La Belle Dame Sans Merci
by John Keats
Stanzas 11 & 12 Summary
Get out the microscope, because we’re going through this poem line-by-line.
Stanza 11, Lines 41-44
"I saw their starved lips in the gloam
With horrid warning gapèd wide
And I awoke and found me here
On the cold hill's side.
- The knight continues to describe the pale warriors from his dream – in the "gloam," or dusk, all he can make out are their "lips."
- Their mouths are "starv'd" and hungry-looking, and their mouths are all open as they cry out their warning to the knight.
- The word "gloam" just means dusk or twilight, but it's no accident that Keats uses it – after all, "gloam" sounds a lot like "gloom."

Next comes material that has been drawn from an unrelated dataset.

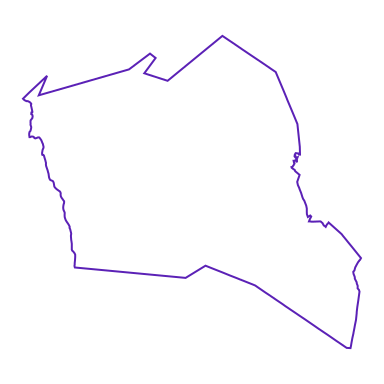 outline of Mesones Hidalgo, Oaxaca, Mexico
{"feature_id": "50627088B85326634541004", "entity_name": "Mesones Hidalgo", "entity_type": "district", "adm_level": 2, "iso_a3": "MEX", "parent_name": "Mexico", "parent_adm1": "Oaxaca", "projection": "equal_earth", "projection_center": [-98.01, 16.918], "detail": "fine", "context": "isolated", "style": "outline", "palette": "violet", "viewbox_px": 384, "rotation_deg": 0, "n_neighbors": 0, "source": "geoboundaries", "source_scale": "gbopen_adm2", "svg_char_len": 4415}
<svg xmlns="http://www.w3.org/2000/svg" viewBox="0 0 384 384"><path d="M74.9,267.5L96.3,269.5L179.3,277.3L185.6,277.9L205.5,265.7L212.0,268.3L212.5,268.5L222.4,272.4L230.0,275.5L236.7,278.1L240.6,279.7L241.1,279.8L241.4,280.0L243.0,280.6L249.0,283.0L252.3,284.3L254.0,285.0L255.2,285.5L259.1,288.2L261.0,289.5L265.5,292.6L268.7,294.7L276.6,300.1L281.5,303.4L283.1,304.5L285.3,306.1L288.6,308.3L289.9,309.2L295.7,313.1L299.8,315.9L304.9,319.3L309.4,322.4L314.2,325.7L318.5,328.7L323.1,331.8L327.0,334.4L331.8,337.7L336.1,340.7L346.7,347.9L350.5,348.1L351.0,345.8L351.5,342.7L352.4,337.9L353.4,333.5L353.5,332.7L354.4,328.1L354.9,325.3L356.0,319.9L356.7,313.1L356.7,312.2L357.3,307.0L358.2,301.1L359.5,291.6L358.9,289.8L358.7,289.6L358.0,288.8L357.6,288.3L357.7,286.5L357.6,285.5L356.9,283.9L356.8,283.5L356.6,282.1L355.9,280.8L354.9,278.8L354.8,278.5L354.8,277.4L354.7,276.9L354.2,275.5L353.6,274.1L353.4,272.8L353.3,272.3L353.3,271.7L354.4,270.5L354.9,268.6L355.3,267.2L355.7,266.6L356.5,265.0L357.4,263.4L358.2,262.0L358.6,261.5L358.9,261.3L359.2,260.6L360.0,259.9L360.4,259.2L361.0,258.1L358.4,254.9L351.8,246.7L348.1,242.2L346.1,239.7L342.9,235.8L341.7,234.2L331.2,224.8L328.6,222.5L328.2,223.2L326.9,224.5L325.7,226.9L324.6,225.9L323.8,225.5L322.4,222.9L321.9,222.6L321.4,222.2L321.0,221.7L320.3,221.4L312.4,221.7L311.8,221.7L311.0,221.6L310.5,221.5L310.1,221.4L309.0,221.4L310.0,218.8L310.8,217.4L311.2,216.5L310.2,215.5L307.9,217.0L306.9,214.2L306.8,211.9L306.8,208.5L306.2,205.6L305.3,203.3L304.3,200.7L303.1,198.9L302.4,197.1L301.1,192.9L299.8,189.7L299.1,187.7L297.9,185.1L297.2,181.9L299.6,174.9L295.2,171.2L295.1,170.9L294.6,169.8L293.9,169.4L293.6,169.3L293.4,169.2L292.9,168.6L291.7,167.8L291.5,167.1L292.2,167.0L293.2,165.7L293.6,165.3L294.3,163.3L294.5,163.3L294.5,163.0L294.4,162.8L294.0,162.4L293.9,162.3L293.6,160.8L294.2,160.8L294.5,160.8L294.6,160.7L295.0,160.4L295.4,160.4L296.0,160.3L296.0,160.9L296.2,161.2L296.3,161.3L296.5,161.4L296.7,161.7L296.8,161.7L297.0,161.4L296.9,160.1L297.0,159.8L296.9,159.6L296.6,159.1L296.3,159.1L296.5,158.6L297.4,157.9L297.6,157.2L297.1,157.4L296.7,157.9L296.4,157.7L296.1,157.4L295.6,156.4L295.2,157.2L294.6,156.5L294.5,156.0L295.0,155.3L294.8,154.6L295.7,153.1L296.0,153.1L296.1,153.3L298.2,153.4L298.8,154.4L299.0,154.5L299.4,154.5L299.5,154.5L299.8,154.6L300.0,154.6L299.8,146.8L297.4,124.0L293.8,115.3L289.6,105.3L287.1,99.4L286.8,98.5L284.0,91.7L275.7,72.0L271.1,68.9L263.4,63.6L257.0,59.3L249.7,54.4L245.7,51.7L241.7,49.0L240.2,47.9L239.5,47.5L238.1,46.5L228.2,39.8L224.5,37.3L222.4,35.9L209.7,46.3L167.6,80.8L144.3,73.3L155.6,58.0L150.0,53.6L129.0,69.4L38.8,95.3L47.1,75.8L29.4,92.4L23.0,98.7L23.8,99.6L25.1,100.5L25.9,100.8L26.3,101.1L27.8,101.1L28.6,101.6L29.5,101.9L30.2,102.6L31.2,103.6L31.2,104.4L30.9,104.9L31.0,105.6L31.4,107.1L32.1,110.4L32.4,112.0L32.2,112.4L31.5,112.4L31.3,113.0L31.3,113.8L31.3,114.2L31.9,114.5L32.2,114.7L32.4,115.2L32.6,116.0L32.6,116.9L32.4,117.5L32.3,118.2L31.6,119.1L30.6,120.4L30.5,122.1L30.6,123.8L30.5,124.8L30.9,126.0L31.2,126.9L31.2,127.8L31.0,128.8L30.8,129.7L30.4,131.0L29.5,132.0L29.2,133.6L29.2,135.1L29.5,137.1L30.2,137.1L31.0,136.7L31.7,136.5L33.0,136.6L33.9,137.2L34.2,137.4L34.3,137.6L34.5,137.9L34.5,138.1L35.3,138.4L36.6,138.0L38.0,137.4L39.1,137.4L39.9,138.2L41.3,140.2L42.5,143.2L42.8,143.7L43.0,144.5L43.2,145.4L43.5,146.5L43.5,147.2L43.5,147.7L43.3,148.3L43.0,148.9L42.6,149.9L42.1,152.8L42.1,154.2L42.4,154.9L42.8,154.8L43.4,154.9L44.0,155.8L44.6,158.0L45.3,160.2L45.6,161.5L46.0,163.0L45.9,164.3L46.1,165.9L46.8,168.0L47.6,170.3L48.2,172.7L48.4,173.1L48.5,173.6L48.6,174.1L48.8,175.7L49.1,177.6L49.6,178.9L50.2,179.9L50.8,180.2L51.6,180.5L52.8,181.1L53.2,181.6L53.7,182.8L54.0,184.5L54.3,186.4L54.7,187.2L55.8,188.4L56.8,189.3L57.8,190.0L58.6,190.6L59.7,191.3L60.3,192.1L60.7,193.2L60.6,194.9L60.9,196.5L61.8,198.1L62.8,199.4L63.5,200.5L64.1,201.2L64.1,202.0L64.1,202.5L64.0,203.3L63.8,203.9L63.6,204.2L63.6,204.6L63.4,205.5L63.2,207.3L63.3,209.0L63.7,210.4L64.3,211.6L64.7,212.8L64.6,215.0L64.7,217.0L65.1,218.4L65.8,220.3L67.0,222.2L68.0,223.6L69.1,225.4L69.7,226.8L69.7,227.2L69.5,227.8L70.2,229.3L70.5,230.6L71.0,232.6L71.2,233.7L70.9,235.9L71.0,237.2L71.2,239.8L71.5,241.6L71.8,243.8L71.8,246.2L71.8,249.6L72.2,250.6L73.4,251.7L74.1,252.7L74.6,253.3L75.2,254.7L75.2,257.1L75.0,260.2L74.7,263.2L74.7,264.4L74.5,265.6L74.6,266.7L74.9,267.5Z" fill="none" stroke="#5b21b6" stroke-width="2"/></svg>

- The knight wakes up from the dream alone and cold on the side of a hill.
Stanza 12, Lines 45-48
"And this is why I sojourn here
Alone and palely loitering,
Though the sedge is wither'd from the lake,
And no birds sing."
- The knight has finished his story. He tells the original, unnamed speaker, that this is why he's hanging out ("sojourn[ing]" and "loitering") by himself, even though it's so dismal outside.
- The knight repeats the unnamed speaker's words from the first stanza, so that the poem ends with almost exactly the same stanza with which it began.